* _Work task_
The entries are to be reproduced verbatim, and their pictures left out.

--- START ---

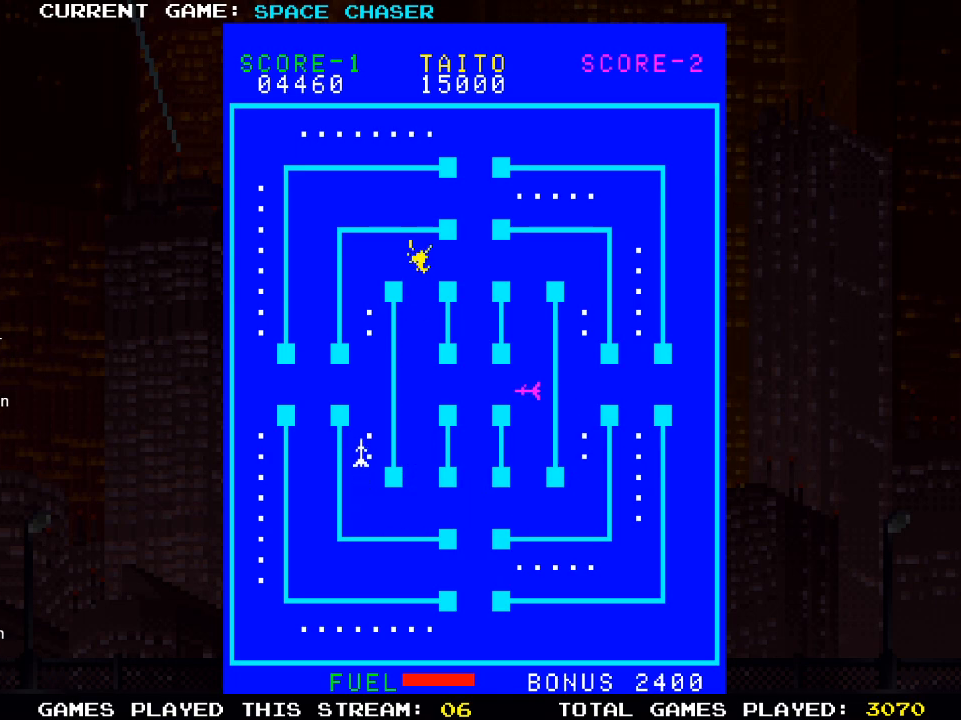
{"buttons": ["DPAD_UP"], "left_stick": "center", "right_stick": "center", "events": [[267, "DPAD_RIGHT", "up"], [267, "DPAD_UP", "down"]]}
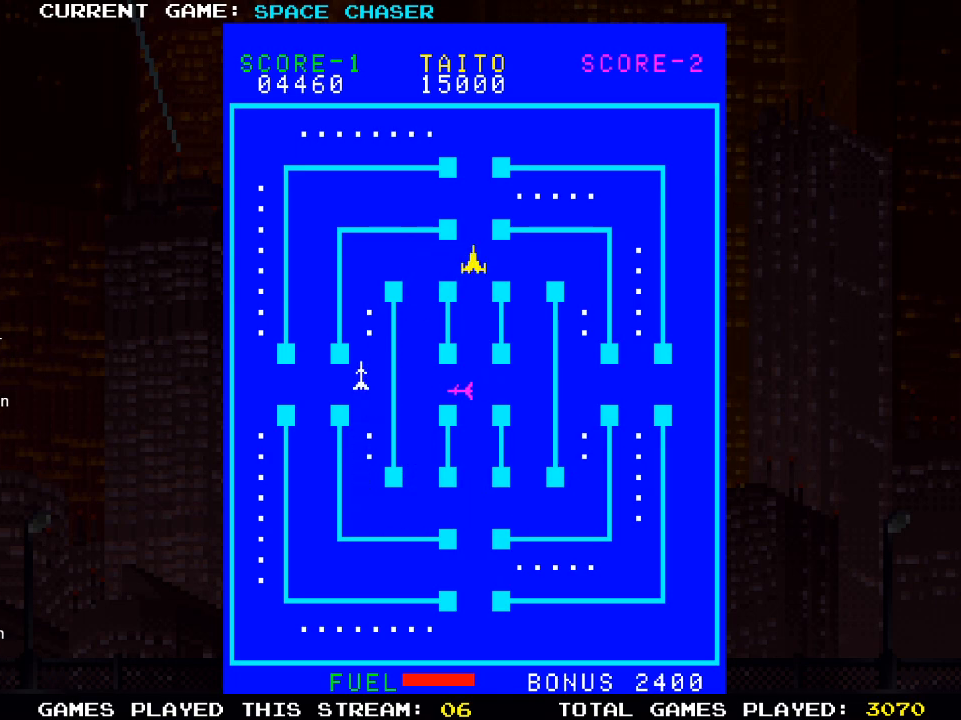
{"buttons": ["DPAD_RIGHT"], "left_stick": "center", "right_stick": "center", "events": [[267, "DPAD_RIGHT", "down"], [267, "DPAD_UP", "up"]]}
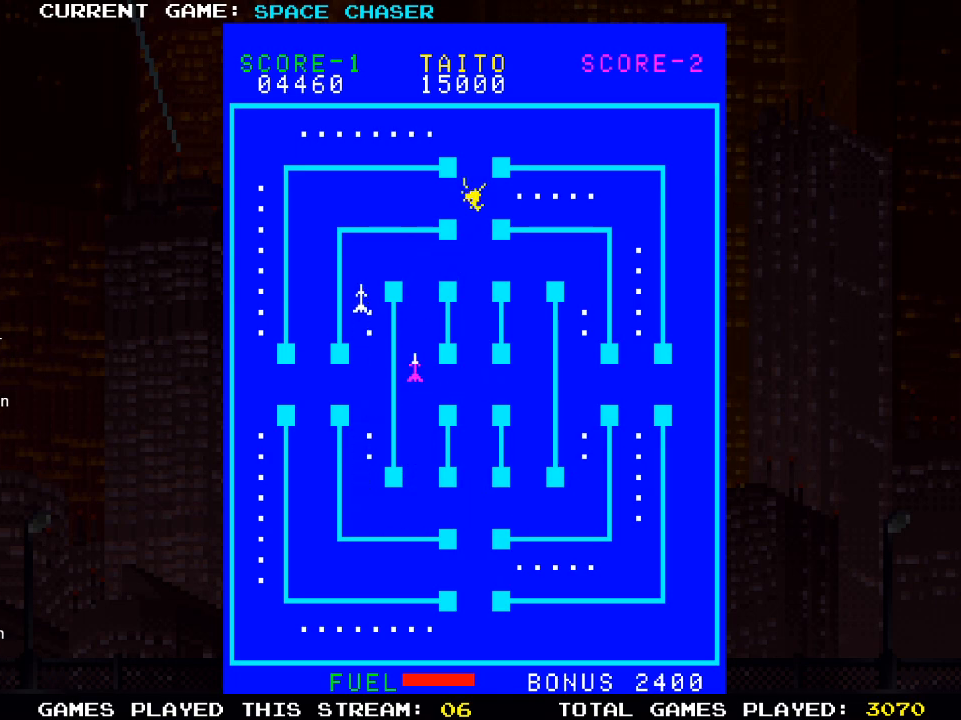
{"buttons": ["DPAD_RIGHT"], "left_stick": "center", "right_stick": "center", "events": []}
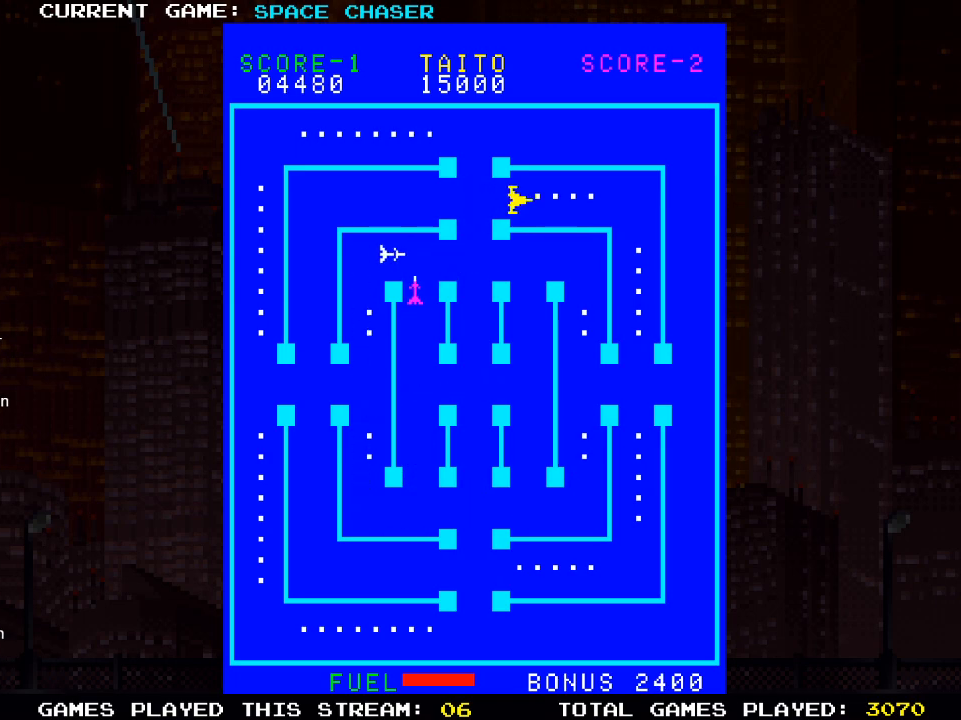
{"buttons": [], "left_stick": "center", "right_stick": "center", "events": [[450, "DPAD_RIGHT", "up"]]}
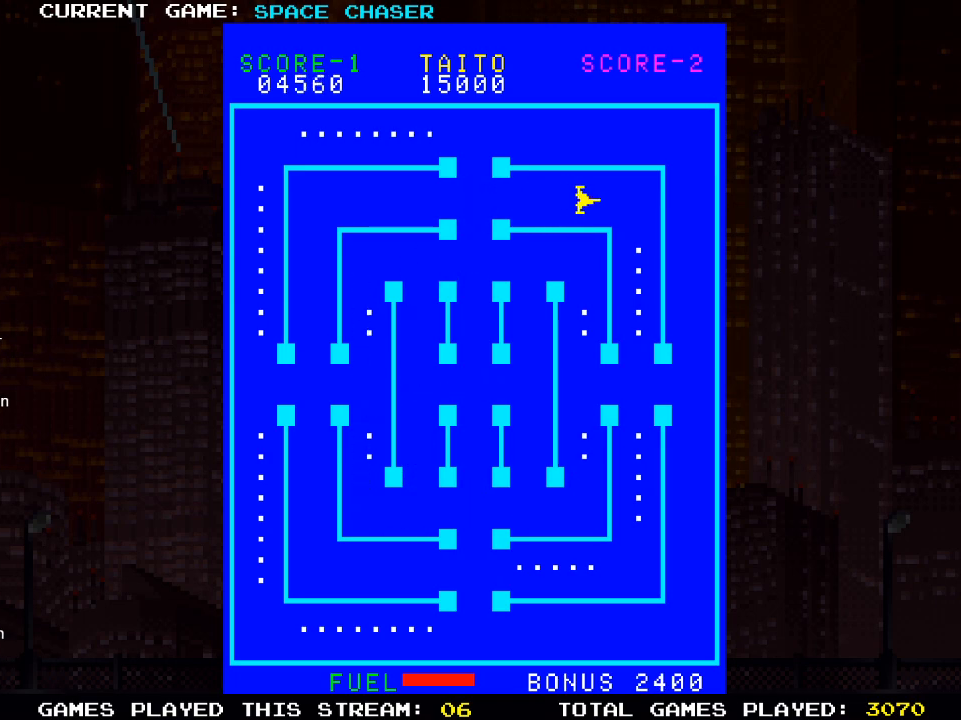
{"buttons": ["DPAD_DOWN"], "left_stick": "center", "right_stick": "center", "events": [[150, "DPAD_DOWN", "down"]]}
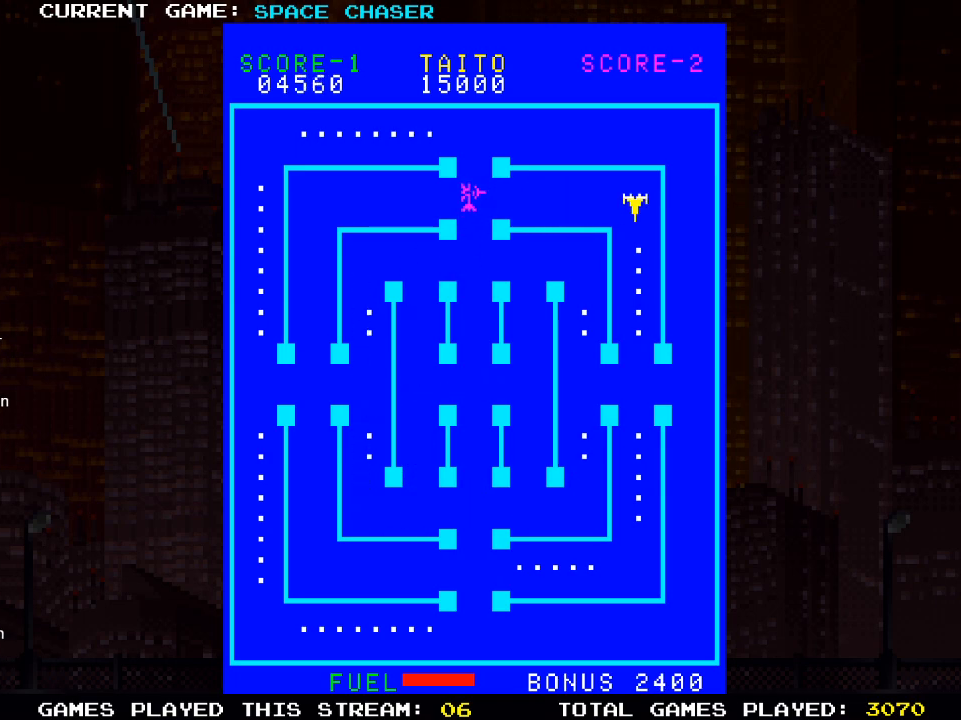
{"buttons": ["DPAD_DOWN"], "left_stick": "center", "right_stick": "center", "events": []}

--- END ---

* _Result_
{"buttons": ["DPAD_UP"], "left_stick": "center", "right_stick": "center", "events": [[267, "DPAD_RIGHT", "up"], [267, "DPAD_UP", "down"]]}
{"buttons": ["DPAD_RIGHT"], "left_stick": "center", "right_stick": "center", "events": [[267, "DPAD_RIGHT", "down"], [267, "DPAD_UP", "up"]]}
{"buttons": ["DPAD_RIGHT"], "left_stick": "center", "right_stick": "center", "events": []}
{"buttons": [], "left_stick": "center", "right_stick": "center", "events": [[450, "DPAD_RIGHT", "up"]]}
{"buttons": ["DPAD_DOWN"], "left_stick": "center", "right_stick": "center", "events": [[150, "DPAD_DOWN", "down"]]}
{"buttons": ["DPAD_DOWN"], "left_stick": "center", "right_stick": "center", "events": []}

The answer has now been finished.